One autumn weekend, when I was about eight, my father took me to a park in the neighbourhood next to ours. I don’t remember how we got there – we might have biked or walked, or my mother might have dropped us on her way to shopping – but it was already late afternoon, and the sun had started setting.
Upon my suggestion, we started playing tag. My father was the chaser, and I was running away from him, when suddenly, he disappeared from my sight.
“Daddy?”
I looked around, but couldn’t find him. Then I heard his voice.
“I’m here!”
The voice came from the ground several feet away from me. When I looked carefully, I saw the top of my father’s head.
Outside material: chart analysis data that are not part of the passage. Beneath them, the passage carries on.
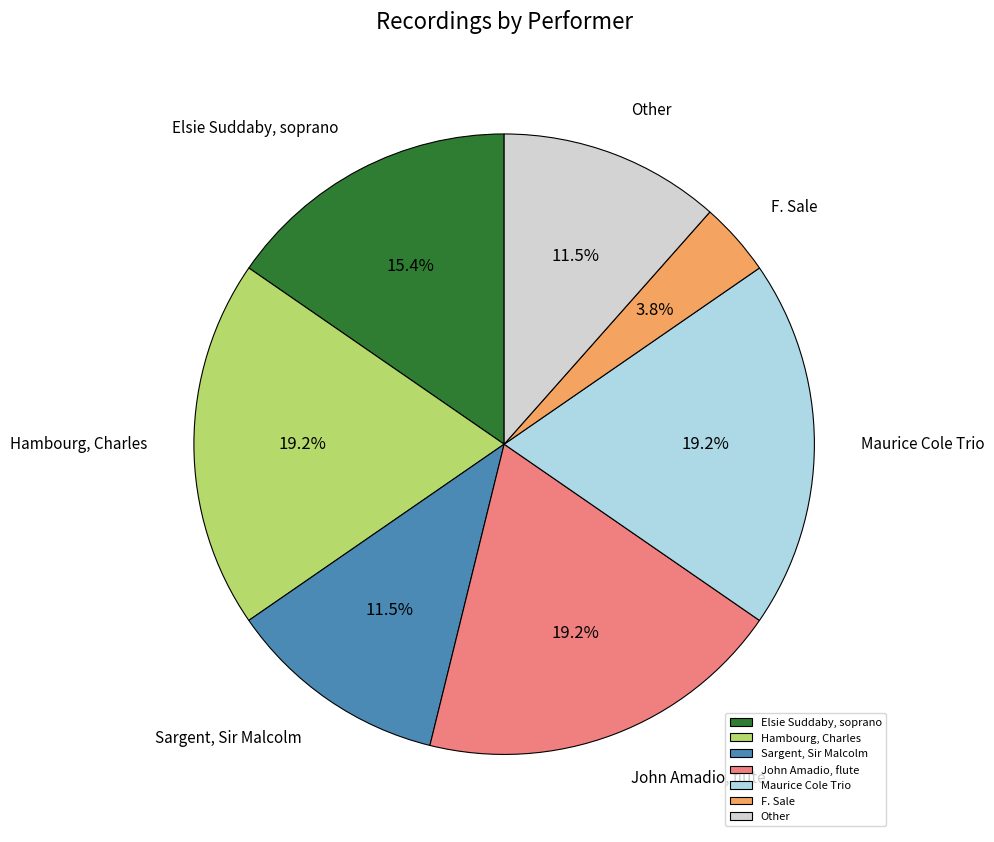

Combined, do F. Sale and Maurice Cole Trio account for over 50%?

No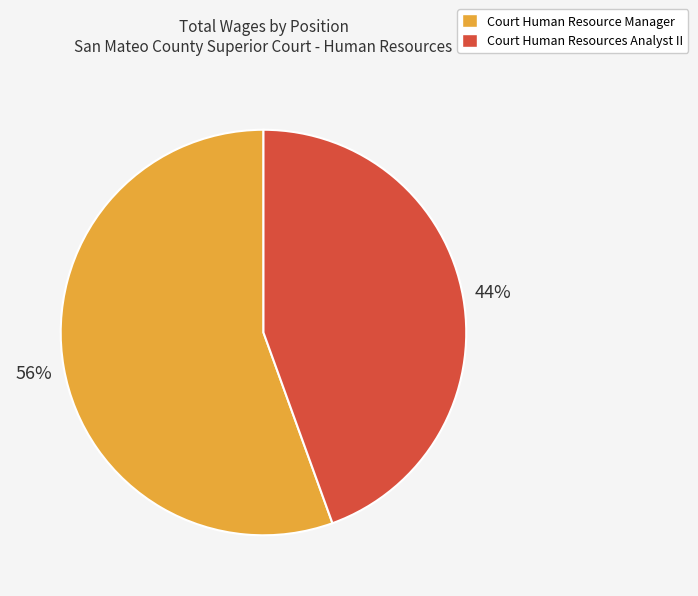

Do Court Human Resources Analyst II and Court Human Resource Manager together represent more than half of the pie?

Yes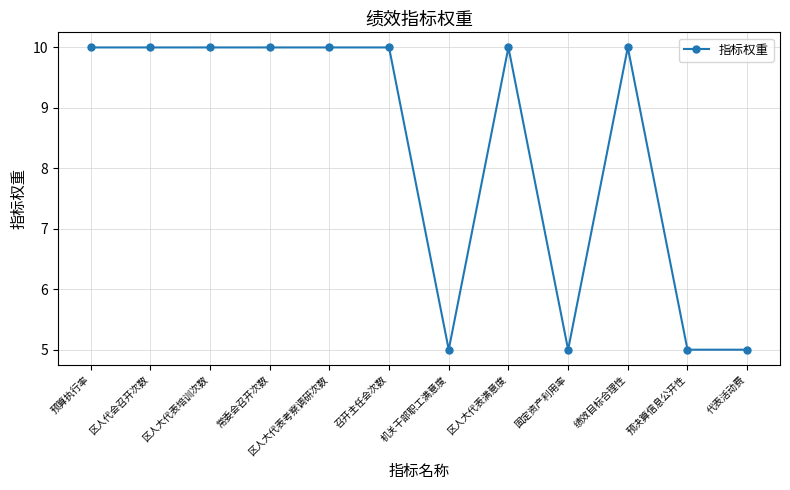

Reading left to right, list all the values displayed in this chart.

预算执行率=10	区人代会召开次数=10	区人大代表培训次数=10	常委会召开次数=10	区人大代表考察调研次数=10	召开主任会次数=10	机关干部职工满意度=5	区人大代表满意度=10	固定资产利用率=5	绩效目标合理性=10	预决算信息公开性=5	代表活动费=5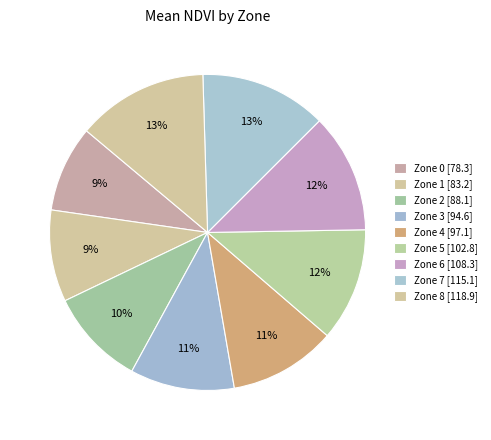

How many segments does this pie chart have?

9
“Why are you sitting down?” I shouted. “Aren’t you chasing me?”
“I’m not sitting down,” came his reply. “I fell!”
“You got hurt?”
“No, but…” He slowly stood up. “I fell on a dog’s poop!”
My father turned around and ran toward the nearest fountain. As I watched, he put his shoes on the water surface and placed his hands under the running water.
“I was chasing you, and suddenly I slipped,” he explained to me while I laughed. “And there it was – the poop! I’d slipped on it! What a disaster!”
After that, my father didn’t want to continue playing anymore and said it was time for us to go home. It was now my turn to resent the dog poop, for cutting short the fun time we were having in the park.